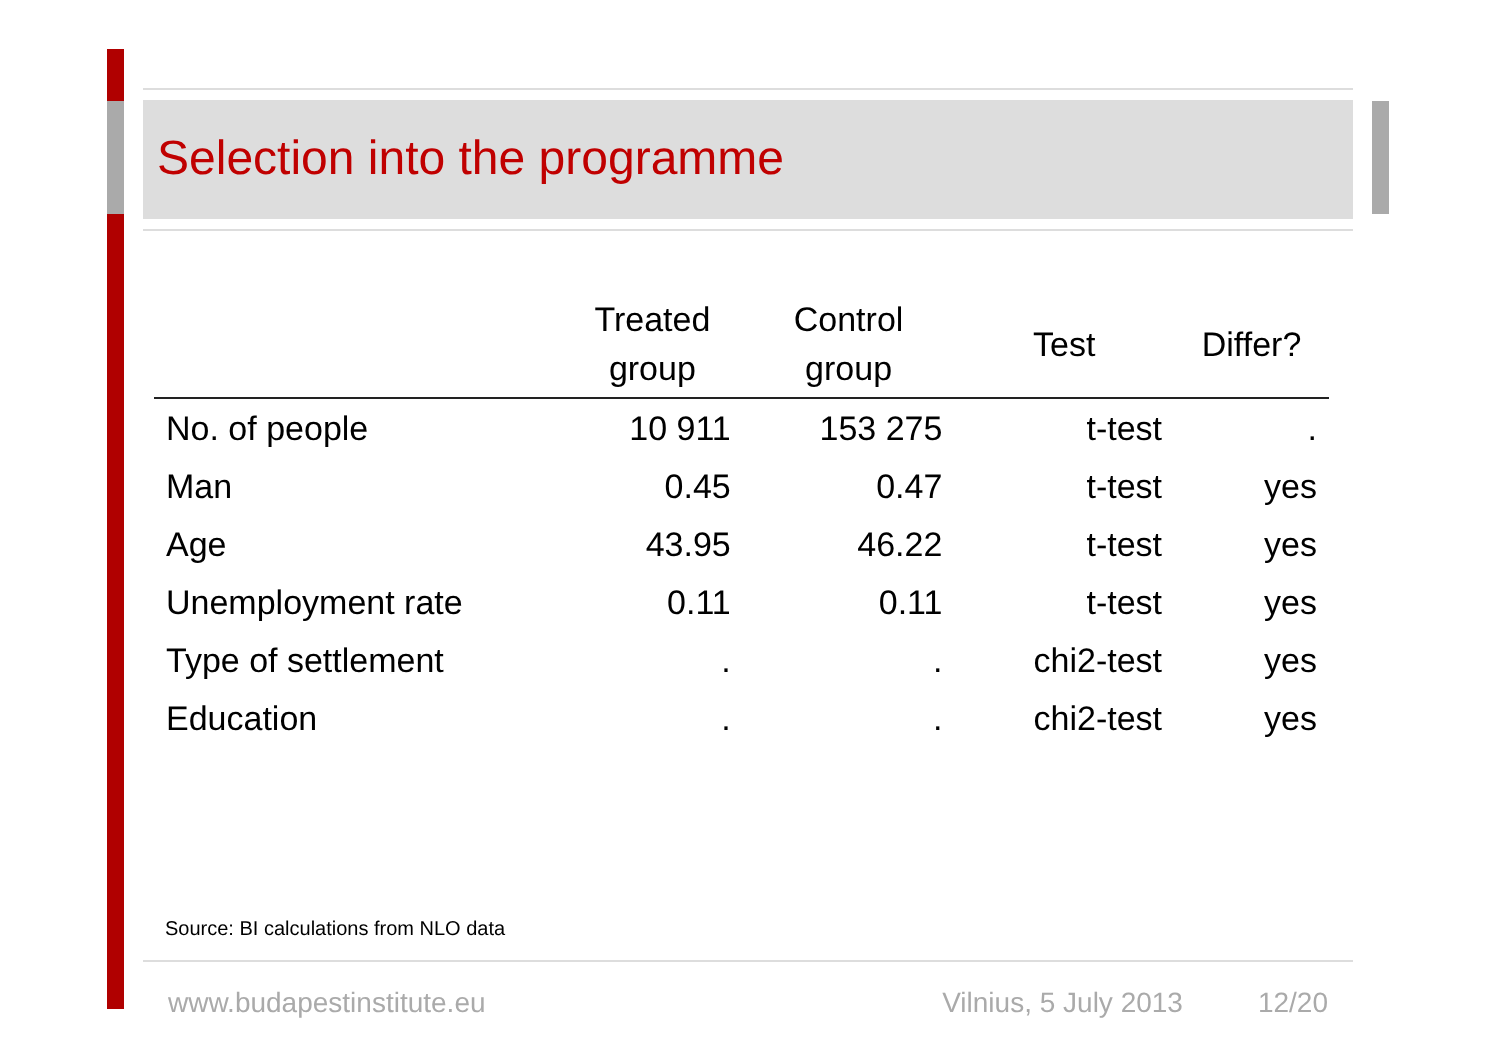Selection into the programme
| | Treated group | Control group | Test | Differ? |
| --- | --- | --- | --- | --- |
| No. of people | 10 911 | 153 275 | t-test | . |
| Man | 0.45 | 0.47 | t-test | yes |
| Age | 43.95 | 46.22 | t-test | yes |
| Unemployment rate | 0.11 | 0.11 | t-test | yes |
| Type of settlement | . | . | chi2-test | yes |
| Education | . | . | chi2-test | yes |
Source: BI calculations from NLO data
www.budapestinstitute.eu Vilnius, 5 July 2013 12/20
------------------------
Action item :: Each entry is to be returned as it stands, and each picture is to be left out.

Response ::
Selection into the programme
| | Treated group | Control group | Test | Differ? |
| --- | --- | --- | --- | --- |
| No. of people | 10 911 | 153 275 | t-test | . |
| Man | 0.45 | 0.47 | t-test | yes |
| Age | 43.95 | 46.22 | t-test | yes |
| Unemployment rate | 0.11 | 0.11 | t-test | yes |
| Type of settlement | . | . | chi2-test | yes |
| Education | . | . | chi2-test | yes |
Source: BI calculations from NLO data
www.budapestinstitute.eu Vilnius, 5 July 2013 12/20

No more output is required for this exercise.